Canada’s leading telecommunications carrier, BCE Inc., is asking Prime Minister Stephen Harper and his cabinet to reverse a CRTC ruling requiring the company to offer the same bandwidth speeds to wholesale ISP customers as it does to its own subscribers.
BCE argues that the December decision (which was reaffirmed by regulators on March 3) will cut into the revenues of top-tier carriers that own their own networks, discouraging future investment in next-generation broadband networks.
The CRTC ruling “alters the financial case for the $700 million we are investing in accelerating the deployment of our next-generation fiber over the next three years,” according to Kevin Crull, president of Bell Canada’s residential services division.

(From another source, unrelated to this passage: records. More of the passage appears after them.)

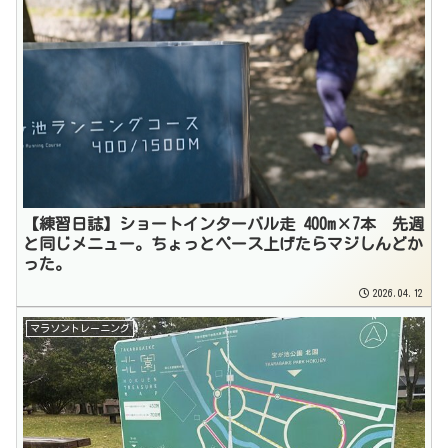
【練習日誌】ショートインターバル走 400m×7本 先週
と同じメニュー。ちょっとペース上げたらマジしんどか
った。
2026.04.12
マラソントレーニング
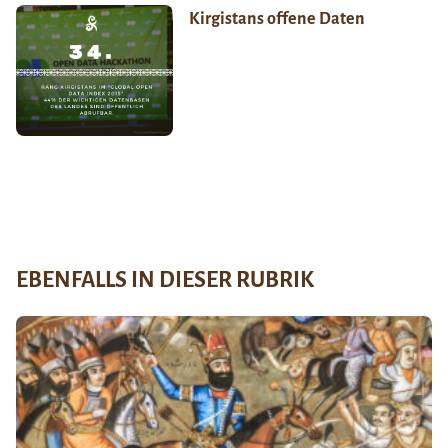
Kirgistans offene Daten
EBENFALLS IN DIESER RUBRIK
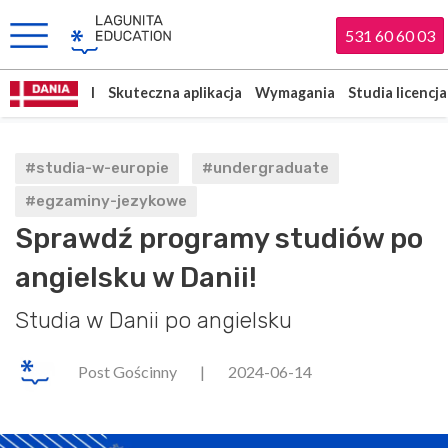
531 60 60 03
I
Skuteczna aplikacja
Wymagania
Studia licencja
#studia-w-europie
#undergraduate
#egzaminy-jezykowe
Sprawdź programy studiów po
angielsku w Danii!
Studia w Danii po angielsku
Post Gościnny
|
2024-06-14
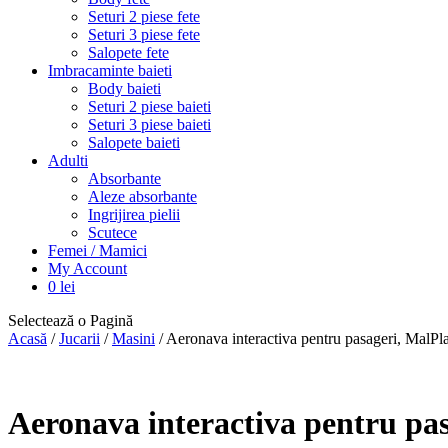
Seturi 2 piese fete
Seturi 3 piese fete
Salopete fete
Imbracaminte baieti
Body baieti
Seturi 2 piese baieti
Seturi 3 piese baieti
Salopete baieti
Adulti
Absorbante
Aleze absorbante
Ingrijirea pielii
Scutece
Femei / Mamici
My Account
0
lei
Selectează o Pagină
Acasă
/
Jucarii
/
Masini
/ Aeronava interactiva pentru pasageri, MalPl
Aeronava interactiva pentru pa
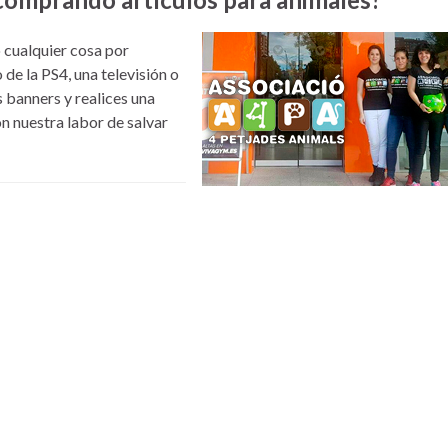
ualquier cosa por
 de la PS4, una televisión o
 banners y realices una
n nuestra labor de salvar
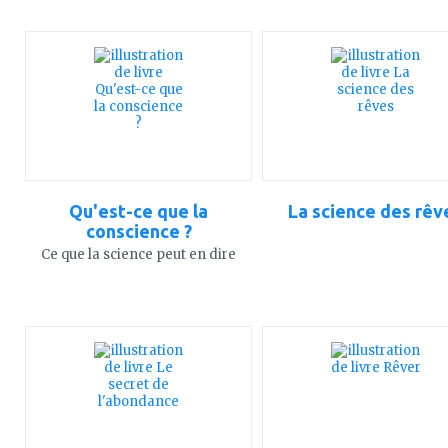
ajouter
ajouter
à
à
mes
mes
favoris
favoris
Qu'est-ce que la
La science des rêv
conscience ?
Ce que la science peut en dire
ajouter
ajouter
à
à
mes
mes
favoris
favoris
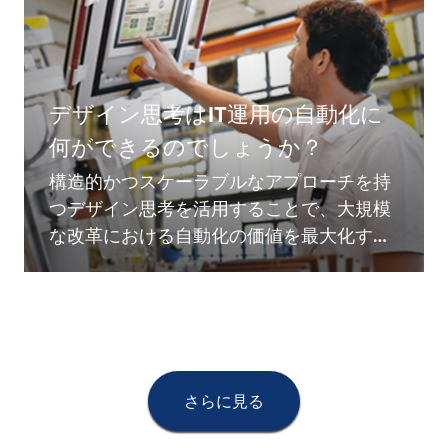
デザイン思考はIT運用の自動化に
何ができるのでしょうか？
構造的かつスケーラブルなアプローチを持
つデザイン思考を活用することで、大規模
な改革における自動化の価値を最大化する
ことが可能となります
さらに見る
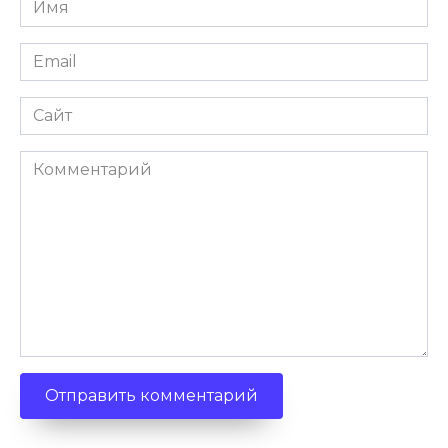
Email
Сайт
Комментарий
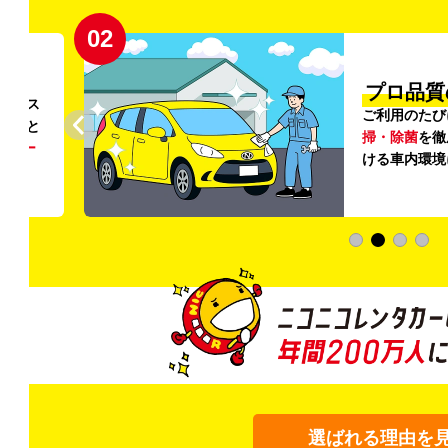
02
円〜
プロ品質
リンス
ご利用のたび
ること
掃・除菌
を徹
う
リー
ける車内環境
選ばれる理由を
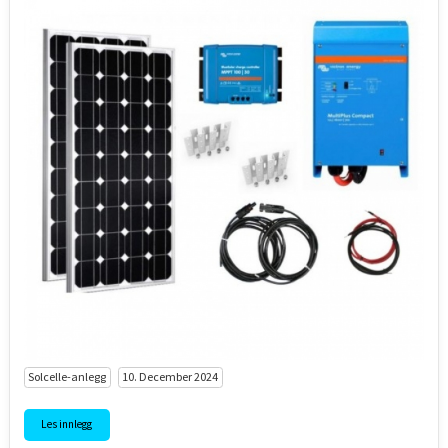
Solcelle-anlegg
Batterier
Solcelle-anlegg
10. December 2024
Les innlegg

Preexisting regulations already require incumbent phone companies (including BCE) to rent network access to smaller internet service providers, so as to foster competition and keep the cost of basic internet service at a reasonable level. Applying such wide-reaching regulations to next-generation services, however, will likely suppress competition, discouraging carriers from becoming pioneers in the fiber-optic broadband business. In a truly competitive marketplace, service providers (big and small) need real incentives to out-innovate the competition.
Rather than borrowing billions of dollars in a futile attempt to “stimulate” the economy, the Conservative government should listen to productive companies like BCE, and remove regulatory barriers to innovation and economic growth.